Hopkins County Commissioners Court Monday agreed to extend the Hopkins County health emergency disaster declaration due to COVID-19 through the end of the month, with one additional item added to the declaration, Monday morning.
Hopkins County Judge Robert Newsom April 1 enacted an emergency order with terms to fit the Executive Order issued March 31 by Governor Greg Abbott, with “exceptions added to make it clearer.
The April 6 order proposed to the Commissioners Court on Monday included a “locked business” exception to the stay at home, stay safe, essential business and activity order.
A locked door business, according to the 13-page document provided to cities and counties to help “Identification of Essential Critical Infrastructure Workers During COVID-19 Response,” is defined as follows:
Essentially, the the lock business class was added to allow businesses to continue to operate at their place of work, provided there are very few employees present, and social distancing is observed within the business.
The public won’t have access to a locked business, but the business can still
allow operations by phone, internet or other source, sending and receiving of mail and deliveries, necessary to keep the business operational, provided the business, provided it’s not a business required by the governor’s order to be closed.
“This will allow the business to function to some extent, to try to stay alive for this short time — through April 30 — duration of the governor’s orders,” Newsom said.
Bartley, when considering approving the document through the end of the month, noted he’d been asked by a constituent if the full time had to be adopted or if the declaration could be evaluated and set in weekly increments.
Newsom noted that the wording as proposed came directly from the Governor’s order, which unless modified or superseded by state, would still be the same. The executive order stipulates the stay at home, stay safe order is in effect through April 30, Newsom said.

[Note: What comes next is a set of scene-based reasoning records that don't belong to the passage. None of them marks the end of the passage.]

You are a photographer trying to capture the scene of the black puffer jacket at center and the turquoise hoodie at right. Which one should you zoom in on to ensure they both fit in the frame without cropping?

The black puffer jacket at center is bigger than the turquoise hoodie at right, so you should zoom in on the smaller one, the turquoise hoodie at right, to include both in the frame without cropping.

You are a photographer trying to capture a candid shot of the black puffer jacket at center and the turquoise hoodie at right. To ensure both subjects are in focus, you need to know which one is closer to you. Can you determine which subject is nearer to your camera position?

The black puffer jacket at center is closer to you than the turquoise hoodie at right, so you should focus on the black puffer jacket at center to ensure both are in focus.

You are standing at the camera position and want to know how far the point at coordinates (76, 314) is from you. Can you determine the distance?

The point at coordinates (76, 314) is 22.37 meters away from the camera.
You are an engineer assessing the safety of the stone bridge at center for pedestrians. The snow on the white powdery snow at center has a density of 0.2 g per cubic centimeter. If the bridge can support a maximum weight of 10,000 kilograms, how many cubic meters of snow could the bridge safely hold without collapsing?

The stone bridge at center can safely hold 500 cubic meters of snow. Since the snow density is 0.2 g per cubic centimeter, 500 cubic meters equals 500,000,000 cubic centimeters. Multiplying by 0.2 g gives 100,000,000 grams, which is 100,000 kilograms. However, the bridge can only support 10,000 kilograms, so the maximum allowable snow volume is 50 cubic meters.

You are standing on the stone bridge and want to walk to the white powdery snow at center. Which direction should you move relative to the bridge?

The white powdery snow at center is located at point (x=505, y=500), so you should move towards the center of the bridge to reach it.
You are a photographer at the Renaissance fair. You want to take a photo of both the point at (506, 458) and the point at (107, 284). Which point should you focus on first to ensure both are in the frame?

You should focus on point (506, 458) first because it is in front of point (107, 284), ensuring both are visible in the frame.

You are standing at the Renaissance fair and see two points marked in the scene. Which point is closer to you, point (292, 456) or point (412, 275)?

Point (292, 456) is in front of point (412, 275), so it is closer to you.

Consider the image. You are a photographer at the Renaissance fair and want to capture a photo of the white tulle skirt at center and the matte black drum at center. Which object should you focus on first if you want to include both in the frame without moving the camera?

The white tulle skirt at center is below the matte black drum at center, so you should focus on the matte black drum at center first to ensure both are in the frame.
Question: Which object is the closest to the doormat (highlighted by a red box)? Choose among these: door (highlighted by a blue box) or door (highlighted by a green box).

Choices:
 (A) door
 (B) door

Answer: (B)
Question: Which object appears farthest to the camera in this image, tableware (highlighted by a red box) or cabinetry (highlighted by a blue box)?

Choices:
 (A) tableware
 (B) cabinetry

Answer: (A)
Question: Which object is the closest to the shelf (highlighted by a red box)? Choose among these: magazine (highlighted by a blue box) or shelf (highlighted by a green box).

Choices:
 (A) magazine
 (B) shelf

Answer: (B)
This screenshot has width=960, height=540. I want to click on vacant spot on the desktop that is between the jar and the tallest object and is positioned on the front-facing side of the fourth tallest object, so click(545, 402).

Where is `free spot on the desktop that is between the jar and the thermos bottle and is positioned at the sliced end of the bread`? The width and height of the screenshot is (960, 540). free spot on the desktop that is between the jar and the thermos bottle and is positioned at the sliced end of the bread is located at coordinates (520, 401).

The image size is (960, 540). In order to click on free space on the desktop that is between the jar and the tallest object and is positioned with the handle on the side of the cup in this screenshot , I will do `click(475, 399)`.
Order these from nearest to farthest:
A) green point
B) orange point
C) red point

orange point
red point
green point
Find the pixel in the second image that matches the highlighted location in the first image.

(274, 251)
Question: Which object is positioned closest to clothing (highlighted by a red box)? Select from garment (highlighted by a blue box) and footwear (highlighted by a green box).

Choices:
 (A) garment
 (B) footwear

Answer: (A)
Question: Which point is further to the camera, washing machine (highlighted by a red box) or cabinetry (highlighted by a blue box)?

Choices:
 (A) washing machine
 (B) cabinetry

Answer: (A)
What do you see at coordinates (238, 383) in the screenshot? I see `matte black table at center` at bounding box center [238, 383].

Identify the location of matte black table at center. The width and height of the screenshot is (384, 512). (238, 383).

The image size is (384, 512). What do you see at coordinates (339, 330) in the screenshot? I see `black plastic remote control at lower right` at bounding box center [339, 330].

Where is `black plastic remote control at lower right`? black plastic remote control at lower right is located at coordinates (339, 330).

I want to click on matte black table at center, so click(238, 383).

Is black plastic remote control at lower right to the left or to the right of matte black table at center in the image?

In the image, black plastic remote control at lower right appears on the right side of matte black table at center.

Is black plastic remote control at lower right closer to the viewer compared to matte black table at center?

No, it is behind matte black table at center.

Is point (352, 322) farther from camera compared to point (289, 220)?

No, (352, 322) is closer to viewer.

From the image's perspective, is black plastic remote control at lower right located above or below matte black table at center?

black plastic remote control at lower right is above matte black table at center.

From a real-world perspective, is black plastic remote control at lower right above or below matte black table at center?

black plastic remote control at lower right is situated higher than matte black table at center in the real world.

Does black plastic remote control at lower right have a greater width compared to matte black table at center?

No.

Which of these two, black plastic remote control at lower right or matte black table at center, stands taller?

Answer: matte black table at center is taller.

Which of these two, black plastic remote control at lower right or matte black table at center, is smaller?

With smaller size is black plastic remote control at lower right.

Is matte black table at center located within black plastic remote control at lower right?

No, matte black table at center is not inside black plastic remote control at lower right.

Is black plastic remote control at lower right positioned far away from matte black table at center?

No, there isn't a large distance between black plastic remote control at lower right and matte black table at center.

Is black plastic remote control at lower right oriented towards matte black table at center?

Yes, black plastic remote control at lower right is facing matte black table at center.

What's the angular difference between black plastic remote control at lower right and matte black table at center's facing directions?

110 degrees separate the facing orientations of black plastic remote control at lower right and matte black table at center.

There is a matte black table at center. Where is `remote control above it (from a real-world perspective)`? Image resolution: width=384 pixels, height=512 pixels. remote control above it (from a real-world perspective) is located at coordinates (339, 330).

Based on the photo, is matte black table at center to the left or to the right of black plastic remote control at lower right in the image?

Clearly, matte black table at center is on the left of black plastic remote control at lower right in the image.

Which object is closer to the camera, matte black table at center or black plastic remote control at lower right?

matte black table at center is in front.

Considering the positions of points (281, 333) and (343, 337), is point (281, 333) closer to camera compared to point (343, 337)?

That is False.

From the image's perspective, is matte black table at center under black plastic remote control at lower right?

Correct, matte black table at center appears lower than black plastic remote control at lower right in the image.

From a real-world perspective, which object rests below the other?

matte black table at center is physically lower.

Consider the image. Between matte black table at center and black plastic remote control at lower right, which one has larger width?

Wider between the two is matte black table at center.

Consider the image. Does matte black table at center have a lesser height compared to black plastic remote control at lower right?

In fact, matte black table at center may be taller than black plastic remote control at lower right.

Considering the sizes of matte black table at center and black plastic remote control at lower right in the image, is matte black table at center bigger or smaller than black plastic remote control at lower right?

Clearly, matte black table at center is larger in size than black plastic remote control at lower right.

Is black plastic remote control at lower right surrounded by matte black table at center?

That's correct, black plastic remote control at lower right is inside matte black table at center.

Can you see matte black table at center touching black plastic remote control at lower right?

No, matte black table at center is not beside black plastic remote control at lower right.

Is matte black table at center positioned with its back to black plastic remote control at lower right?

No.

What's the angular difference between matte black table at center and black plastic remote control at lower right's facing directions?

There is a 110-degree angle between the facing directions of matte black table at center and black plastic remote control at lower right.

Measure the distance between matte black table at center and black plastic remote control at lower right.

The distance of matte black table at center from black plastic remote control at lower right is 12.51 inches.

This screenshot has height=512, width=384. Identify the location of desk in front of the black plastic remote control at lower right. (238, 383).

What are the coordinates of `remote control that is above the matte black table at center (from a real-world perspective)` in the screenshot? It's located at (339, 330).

“Doing it week to week would be no different. The Governor supersedes us. No, it wouldn’t make a difference, I don’t think. I understand people would like for this to be over with,” Newsom said.
Bartley and Precinct 1 Commissioner Mickey Barker noted that county governments do have to follow the state rules. While they cannot remove sections of the orders set at the state level, county and municipal governances can add more stringent guidelines. They are not opting to do so at this time.
Hopkins County Treasurer Danny Davis asked if the order for nonessential business included restaurants, particularly if people are allowed to walk into a restaurant pick up an order and leave with it, or if entry to the business would be prohibited to the order with the closing of dining halls.
Newsom noted the Governor’s Executive Order and county order specifies that “use of drive-thru, pickup or delivery options for food and drinks is allowed and highly encouraged.”
Hopkins County Fire Chief and Emergency Managements Coordinator Andy Endsley said that specifically allows people ordering take out from a restaurant to walk into the establishment, pick up their take out and walk right back out. Eating on site isn’t allowed, but picking up an order and leaving is OK.
The health emergency disaster declaration approved by the county is “accompanied with lots of definitions of what essential is and not. A lot of businesses are essential. The governor’s order has made it hard on small business, no doubt about it,”Newsom acknowledged.
Below is the order as approved by Hopkins County Commissioner Court. The official record also had attached to it the 4-page Governor’s Executive Declaration as well as a 2-page memo from Christopher C. Krebs, director of Cybersecurity and Infrastructure Security Agency (CISA), a division of the U.S. Department of Homeland Security and the 13-page “Guidance on the Essential Critical Infrastructure Workforce: Ensuring Community and National Resilience in COVID-19 Response.”
Mickey Barker also asked if possible for the health emergency declaration be translated for viewing by the Spanish-speaking community members. Endsley noted that Dr. Mario Villarino and Sulphur Springs ISD personnel are working with the county to properly translate information that is being provided in Spanish through the Hopkins County Emergency Management Team.